**Assignment**
What is needed is an exact copy of the data that follows.

START Given records

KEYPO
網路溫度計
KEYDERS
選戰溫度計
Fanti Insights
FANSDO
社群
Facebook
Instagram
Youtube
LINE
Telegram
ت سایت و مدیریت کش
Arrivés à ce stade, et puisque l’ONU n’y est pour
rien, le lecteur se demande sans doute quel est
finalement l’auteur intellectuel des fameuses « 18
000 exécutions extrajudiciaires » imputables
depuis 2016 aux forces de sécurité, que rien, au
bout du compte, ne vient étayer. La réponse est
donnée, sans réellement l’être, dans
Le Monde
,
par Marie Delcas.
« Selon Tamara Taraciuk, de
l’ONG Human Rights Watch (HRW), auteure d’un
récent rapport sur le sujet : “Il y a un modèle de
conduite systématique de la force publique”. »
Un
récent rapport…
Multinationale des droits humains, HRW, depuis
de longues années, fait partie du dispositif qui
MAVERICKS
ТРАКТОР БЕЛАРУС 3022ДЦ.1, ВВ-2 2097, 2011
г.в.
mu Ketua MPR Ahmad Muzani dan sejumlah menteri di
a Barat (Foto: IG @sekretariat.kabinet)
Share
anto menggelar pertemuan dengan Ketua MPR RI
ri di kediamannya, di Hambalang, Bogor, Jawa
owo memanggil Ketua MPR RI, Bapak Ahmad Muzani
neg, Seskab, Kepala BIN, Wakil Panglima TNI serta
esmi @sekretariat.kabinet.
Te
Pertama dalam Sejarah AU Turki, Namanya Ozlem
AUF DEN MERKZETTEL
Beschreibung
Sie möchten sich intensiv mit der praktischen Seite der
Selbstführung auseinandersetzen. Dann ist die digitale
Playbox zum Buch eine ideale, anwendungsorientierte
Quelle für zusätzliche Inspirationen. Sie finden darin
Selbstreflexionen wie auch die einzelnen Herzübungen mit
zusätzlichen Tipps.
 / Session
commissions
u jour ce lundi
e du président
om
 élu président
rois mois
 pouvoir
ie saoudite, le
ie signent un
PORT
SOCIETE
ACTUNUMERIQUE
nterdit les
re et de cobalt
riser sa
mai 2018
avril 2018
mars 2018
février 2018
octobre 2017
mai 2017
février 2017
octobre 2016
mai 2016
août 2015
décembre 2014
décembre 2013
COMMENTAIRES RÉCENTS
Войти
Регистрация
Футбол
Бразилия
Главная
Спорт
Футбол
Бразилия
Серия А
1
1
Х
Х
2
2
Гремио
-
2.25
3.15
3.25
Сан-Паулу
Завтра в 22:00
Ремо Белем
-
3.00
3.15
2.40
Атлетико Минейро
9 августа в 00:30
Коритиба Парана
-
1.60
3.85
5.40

END Given records

**Result of this exercise**
KEYPO
網路溫度計
KEYDERS
選戰溫度計
Fanti Insights
FANSDO
社群
Facebook
Instagram
Youtube
LINE
Telegram
ت سایت و مدیریت کش
Arrivés à ce stade, et puisque l’ONU n’y est pour
rien, le lecteur se demande sans doute quel est
finalement l’auteur intellectuel des fameuses « 18
000 exécutions extrajudiciaires » imputables
depuis 2016 aux forces de sécurité, que rien, au
bout du compte, ne vient étayer. La réponse est
donnée, sans réellement l’être, dans
Le Monde
,
par Marie Delcas.
« Selon Tamara Taraciuk, de
l’ONG Human Rights Watch (HRW), auteure d’un
récent rapport sur le sujet : “Il y a un modèle de
conduite systématique de la force publique”. »
Un
récent rapport…
Multinationale des droits humains, HRW, depuis
de longues années, fait partie du dispositif qui
MAVERICKS
ТРАКТОР БЕЛАРУС 3022ДЦ.1, ВВ-2 2097, 2011
г.в.
mu Ketua MPR Ahmad Muzani dan sejumlah menteri di
a Barat (Foto: IG @sekretariat.kabinet)
Share
anto menggelar pertemuan dengan Ketua MPR RI
ri di kediamannya, di Hambalang, Bogor, Jawa
owo memanggil Ketua MPR RI, Bapak Ahmad Muzani
neg, Seskab, Kepala BIN, Wakil Panglima TNI serta
esmi @sekretariat.kabinet.
Te
Pertama dalam Sejarah AU Turki, Namanya Ozlem
AUF DEN MERKZETTEL
Beschreibung
Sie möchten sich intensiv mit der praktischen Seite der
Selbstführung auseinandersetzen. Dann ist die digitale
Playbox zum Buch eine ideale, anwendungsorientierte
Quelle für zusätzliche Inspirationen. Sie finden darin
Selbstreflexionen wie auch die einzelnen Herzübungen mit
zusätzlichen Tipps.
 / Session
commissions
u jour ce lundi
e du président
om
 élu président
rois mois
 pouvoir
ie saoudite, le
ie signent un
PORT
SOCIETE
ACTUNUMERIQUE
nterdit les
re et de cobalt
riser sa
mai 2018
avril 2018
mars 2018
février 2018
octobre 2017
mai 2017
février 2017
octobre 2016
mai 2016
août 2015
décembre 2014
décembre 2013
COMMENTAIRES RÉCENTS
Войти
Регистрация
Футбол
Бразилия
Главная
Спорт
Футбол
Бразилия
Серия А
1
1
Х
Х
2
2
Гремио
-
2.25
3.15
3.25
Сан-Паулу
Завтра в 22:00
Ремо Белем
-
3.00
3.15
2.40
Атлетико Минейро
9 августа в 00:30
Коритиба Парана
-
1.60
3.85
5.40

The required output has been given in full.